What the task asks >> Would you retype the whole listing exactly?

Information supplied >>

▼▼▼

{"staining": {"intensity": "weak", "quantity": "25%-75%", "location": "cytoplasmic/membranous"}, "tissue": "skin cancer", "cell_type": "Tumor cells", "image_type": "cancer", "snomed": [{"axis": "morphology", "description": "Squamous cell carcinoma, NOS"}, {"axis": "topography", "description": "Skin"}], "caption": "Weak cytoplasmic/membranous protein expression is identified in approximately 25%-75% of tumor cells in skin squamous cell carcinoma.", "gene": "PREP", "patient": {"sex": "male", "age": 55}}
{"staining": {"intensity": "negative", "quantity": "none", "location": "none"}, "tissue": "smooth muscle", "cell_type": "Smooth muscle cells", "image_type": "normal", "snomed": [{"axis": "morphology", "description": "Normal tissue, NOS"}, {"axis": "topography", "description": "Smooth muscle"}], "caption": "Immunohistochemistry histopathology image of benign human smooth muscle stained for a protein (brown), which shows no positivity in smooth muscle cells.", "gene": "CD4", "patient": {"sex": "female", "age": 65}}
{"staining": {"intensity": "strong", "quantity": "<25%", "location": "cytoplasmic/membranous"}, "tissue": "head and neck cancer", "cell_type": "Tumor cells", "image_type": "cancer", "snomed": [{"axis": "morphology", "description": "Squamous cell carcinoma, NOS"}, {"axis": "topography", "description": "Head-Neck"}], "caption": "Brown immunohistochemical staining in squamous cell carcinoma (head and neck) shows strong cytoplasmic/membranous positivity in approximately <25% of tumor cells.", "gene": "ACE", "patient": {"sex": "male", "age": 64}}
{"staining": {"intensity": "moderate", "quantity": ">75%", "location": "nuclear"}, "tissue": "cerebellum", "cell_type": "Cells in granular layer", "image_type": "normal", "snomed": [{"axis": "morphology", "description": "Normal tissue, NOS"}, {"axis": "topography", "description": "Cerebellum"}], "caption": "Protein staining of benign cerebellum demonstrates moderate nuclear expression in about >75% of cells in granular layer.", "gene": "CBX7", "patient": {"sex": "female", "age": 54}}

▲▲▲

Response area >>
{"staining": {"intensity": "weak", "quantity": "25%-75%", "location": "cytoplasmic/membranous"}, "tissue": "skin cancer", "cell_type": "Tumor cells", "image_type": "cancer", "snomed": [{"axis": "morphology", "description": "Squamous cell carcinoma, NOS"}, {"axis": "topography", "description": "Skin"}], "caption": "Weak cytoplasmic/membranous protein expression is identified in approximately 25%-75% of tumor cells in skin squamous cell carcinoma.", "gene": "PREP", "patient": {"sex": "male", "age": 55}}
{"staining": {"intensity": "negative", "quantity": "none", "location": "none"}, "tissue": "smooth muscle", "cell_type": "Smooth muscle cells", "image_type": "normal", "snomed": [{"axis": "morphology", "description": "Normal tissue, NOS"}, {"axis": "topography", "description": "Smooth muscle"}], "caption": "Immunohistochemistry histopathology image of benign human smooth muscle stained for a protein (brown), which shows no positivity in smooth muscle cells.", "gene": "CD4", "patient": {"sex": "female", "age": 65}}
{"staining": {"intensity": "strong", "quantity": "<25%", "location": "cytoplasmic/membranous"}, "tissue": "head and neck cancer", "cell_type": "Tumor cells", "image_type": "cancer", "snomed": [{"axis": "morphology", "description": "Squamous cell carcinoma, NOS"}, {"axis": "topography", "description": "Head-Neck"}], "caption": "Brown immunohistochemical staining in squamous cell carcinoma (head and neck) shows strong cytoplasmic/membranous positivity in approximately <25% of tumor cells.", "gene": "ACE", "patient": {"sex": "male", "age": 64}}
{"staining": {"intensity": "moderate", "quantity": ">75%", "location": "nuclear"}, "tissue": "cerebellum", "cell_type": "Cells in granular layer", "image_type": "normal", "snomed": [{"axis": "morphology", "description": "Normal tissue, NOS"}, {"axis": "topography", "description": "Cerebellum"}], "caption": "Protein staining of benign cerebellum demonstrates moderate nuclear expression in about >75% of cells in granular layer.", "gene": "CBX7", "patient": {"sex": "female", "age": 54}}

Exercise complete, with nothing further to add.